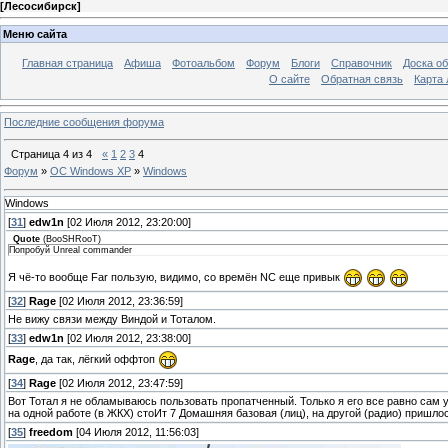
[
Лесосибирск
]
Меню сайта
Главная страница
Афиша
Фотоальбом
Форум
Блоги
Справочник
Доска о
О сайте
Обратная связь
Карта
Последние сообщения форума
Страница
4
из
4
«
1
2
3
4
Форум
»
ОС Windows XP
»
Windows
Windows
[
31
]
edw1n
[02 Июля 2012, 23:20:00]
Quote
(
BooSHRooT
)
Попробуй Unreal commander
Я чё-то вообще Far пользую, видимо, со времён NC еще привык
[
32
]
Rage
[02 Июля 2012, 23:36:59]
Не вижу связи между Виндой и Тоталом.
[
33
]
edw1n
[02 Июля 2012, 23:38:00]
Rage
, да так, лёгкий оффтоп
[
34
]
Rage
[02 Июля 2012, 23:47:59]
Вот Тотал я не обламываюсь пользовать пропатченный. Только я его все равно сам у
на одной работе (в ЖКХ) стоИт 7 Домашняя базовая (лиц), на другой (радио) пришл
[
35
]
freedom
[04 Июля 2012, 11:56:03]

ASSIGNMENT -> Pull the text from all of the data above and reproduce it line for line without any changes, leaving out the pictures.

EXERCISE RESPONSE ->
[
Лесосибирск
]
Меню сайта
Главная страница
Афиша
Фотоальбом
Форум
Блоги
Справочник
Доска о
О сайте
Обратная связь
Карта
Последние сообщения форума
Страница
4
из
4
«
1
2
3
4
Форум
»
ОС Windows XP
»
Windows
Windows
[
31
]
edw1n
[02 Июля 2012, 23:20:00]
Quote
(
BooSHRooT
)
Попробуй Unreal commander
Я чё-то вообще Far пользую, видимо, со времён NC еще привык
[
32
]
Rage
[02 Июля 2012, 23:36:59]
Не вижу связи между Виндой и Тоталом.
[
33
]
edw1n
[02 Июля 2012, 23:38:00]
Rage
, да так, лёгкий оффтоп
[
34
]
Rage
[02 Июля 2012, 23:47:59]
Вот Тотал я не обламываюсь пользовать пропатченный. Только я его все равно сам у
на одной работе (в ЖКХ) стоИт 7 Домашняя базовая (лиц), на другой (радио) пришл
[
35
]
freedom
[04 Июля 2012, 11:56:03]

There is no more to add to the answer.